*** Opening of Entries supplied ***
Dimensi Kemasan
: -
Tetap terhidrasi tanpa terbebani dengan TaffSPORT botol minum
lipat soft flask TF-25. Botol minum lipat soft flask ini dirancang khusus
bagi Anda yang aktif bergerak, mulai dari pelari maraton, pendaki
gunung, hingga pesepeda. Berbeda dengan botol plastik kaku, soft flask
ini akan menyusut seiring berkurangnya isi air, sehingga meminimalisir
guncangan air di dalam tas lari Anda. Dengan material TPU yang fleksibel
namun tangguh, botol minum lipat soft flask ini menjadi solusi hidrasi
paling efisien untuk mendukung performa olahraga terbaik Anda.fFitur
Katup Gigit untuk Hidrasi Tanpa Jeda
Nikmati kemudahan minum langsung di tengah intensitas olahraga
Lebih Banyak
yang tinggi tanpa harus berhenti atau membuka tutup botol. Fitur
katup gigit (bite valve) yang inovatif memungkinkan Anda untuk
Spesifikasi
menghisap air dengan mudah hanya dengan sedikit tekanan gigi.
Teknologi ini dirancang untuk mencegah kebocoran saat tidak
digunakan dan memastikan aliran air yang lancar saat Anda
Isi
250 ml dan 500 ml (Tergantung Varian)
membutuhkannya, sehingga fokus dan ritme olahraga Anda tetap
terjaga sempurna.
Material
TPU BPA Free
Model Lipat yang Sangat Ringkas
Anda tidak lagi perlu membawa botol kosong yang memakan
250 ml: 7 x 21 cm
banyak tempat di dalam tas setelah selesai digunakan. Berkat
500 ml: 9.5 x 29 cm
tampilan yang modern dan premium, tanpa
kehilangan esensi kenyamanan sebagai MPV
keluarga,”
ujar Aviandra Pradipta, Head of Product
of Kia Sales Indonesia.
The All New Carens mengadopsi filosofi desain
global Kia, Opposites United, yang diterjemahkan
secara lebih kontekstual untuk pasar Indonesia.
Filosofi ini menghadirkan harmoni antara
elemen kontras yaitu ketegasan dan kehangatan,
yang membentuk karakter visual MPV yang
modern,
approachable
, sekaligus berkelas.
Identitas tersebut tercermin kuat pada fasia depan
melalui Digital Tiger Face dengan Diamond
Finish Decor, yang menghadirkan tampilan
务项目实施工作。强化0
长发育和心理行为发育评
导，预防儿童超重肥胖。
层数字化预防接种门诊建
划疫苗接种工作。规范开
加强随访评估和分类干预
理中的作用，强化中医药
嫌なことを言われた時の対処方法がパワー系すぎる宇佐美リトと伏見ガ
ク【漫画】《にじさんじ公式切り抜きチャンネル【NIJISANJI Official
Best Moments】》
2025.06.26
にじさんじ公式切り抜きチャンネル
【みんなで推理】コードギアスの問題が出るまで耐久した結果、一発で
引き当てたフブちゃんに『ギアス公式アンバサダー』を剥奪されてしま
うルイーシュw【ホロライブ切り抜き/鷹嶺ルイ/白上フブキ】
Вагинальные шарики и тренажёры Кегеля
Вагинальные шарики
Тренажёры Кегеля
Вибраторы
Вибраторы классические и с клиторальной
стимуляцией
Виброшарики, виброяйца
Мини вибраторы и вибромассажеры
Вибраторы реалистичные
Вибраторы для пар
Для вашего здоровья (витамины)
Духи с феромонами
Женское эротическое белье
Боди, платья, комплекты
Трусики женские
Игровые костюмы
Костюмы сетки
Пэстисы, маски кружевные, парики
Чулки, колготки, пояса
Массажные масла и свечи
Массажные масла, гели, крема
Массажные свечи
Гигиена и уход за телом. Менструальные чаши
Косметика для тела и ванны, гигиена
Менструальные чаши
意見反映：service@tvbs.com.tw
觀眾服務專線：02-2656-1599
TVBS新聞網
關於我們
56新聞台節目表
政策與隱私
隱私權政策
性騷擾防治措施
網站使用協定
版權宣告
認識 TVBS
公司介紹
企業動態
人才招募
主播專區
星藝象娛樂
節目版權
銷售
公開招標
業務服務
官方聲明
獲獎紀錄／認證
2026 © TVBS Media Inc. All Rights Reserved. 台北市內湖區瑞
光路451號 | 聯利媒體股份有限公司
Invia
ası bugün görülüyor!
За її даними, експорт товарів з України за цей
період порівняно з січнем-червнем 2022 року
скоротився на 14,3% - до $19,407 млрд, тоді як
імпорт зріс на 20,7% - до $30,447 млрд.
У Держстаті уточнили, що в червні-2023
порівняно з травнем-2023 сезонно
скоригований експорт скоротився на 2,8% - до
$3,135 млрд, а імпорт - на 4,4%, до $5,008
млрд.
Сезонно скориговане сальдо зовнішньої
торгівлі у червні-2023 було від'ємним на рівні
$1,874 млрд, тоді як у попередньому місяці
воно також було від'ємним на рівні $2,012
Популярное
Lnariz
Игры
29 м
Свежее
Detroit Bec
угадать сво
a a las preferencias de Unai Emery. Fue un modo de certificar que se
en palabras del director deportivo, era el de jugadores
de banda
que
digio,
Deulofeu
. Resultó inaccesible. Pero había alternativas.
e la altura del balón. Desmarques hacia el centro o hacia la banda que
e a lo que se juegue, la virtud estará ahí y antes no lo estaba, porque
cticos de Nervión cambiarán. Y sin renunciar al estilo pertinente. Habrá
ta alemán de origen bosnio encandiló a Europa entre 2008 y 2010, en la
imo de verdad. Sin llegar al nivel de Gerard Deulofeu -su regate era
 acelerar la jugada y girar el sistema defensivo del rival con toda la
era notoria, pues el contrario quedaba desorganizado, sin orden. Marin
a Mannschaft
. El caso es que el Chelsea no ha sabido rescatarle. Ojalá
*** Close of Entries supplied ***
#### Exercise
Show every line from the entries above in which the word "тоді" appears.

#### Output of the exercise
скоротився на 14,3% - до $19,407 млрд, тоді як
$1,874 млрд, тоді як у попередньому місяці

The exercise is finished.